UMass Student Turns Microsoft Surface Into Multi-Unit Control Map [The Touch Surface Allowed the Doctoral Student To Control Multiple Units On A Map]
At first glance, what you’re looking at below looks like a video game on steroids, but what it actually is is a delicate combination of a Microsoft program coupled with robotics and a Ph.D. candidate’s inventiveness. It’s Microsoft Surface, and it’s controlling robots.
I know, that last sentence got some people off their chairs, but the story goes something like this: basically, Mark Micire, a Ph.D. candidate out of UMass Lowell, put together a system by which Microsoft Surface could control robots via remote. It takes existing systems, existing hardware, and creates what amounts to a Reese’s Peanut Butter Cup technology in which chocolate programming couples with peanut butter robots (as Dave Barry once said, I am a trained professional writer–do NOT try these metaphors at home) to create something new and exciting.
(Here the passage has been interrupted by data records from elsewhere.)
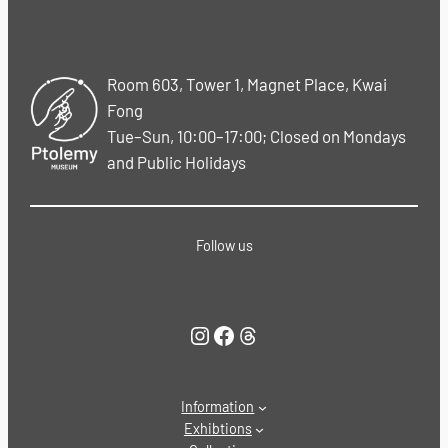
Room 603, Tower 1, Magnet Place, Kwai
Fong
Tue–Sun, 10:00–17:00; Closed on Mondays
and Public Holidays
Follow us
Instagram
Facebook
Threads
Information
Exhibtions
The second stage of this test even went so far as to control a robot around a maze, both on Microsoft Surface and in a corresponding maze in real-time.
The implication here are staggering–actual war fought like a round of Starcraft II, restaurants with robotic waitstaff that bring food and drink ordered from a tabletop, and so on. When will us regular folk see this in wide use? No clue as yet, but this is likely where such things will begin.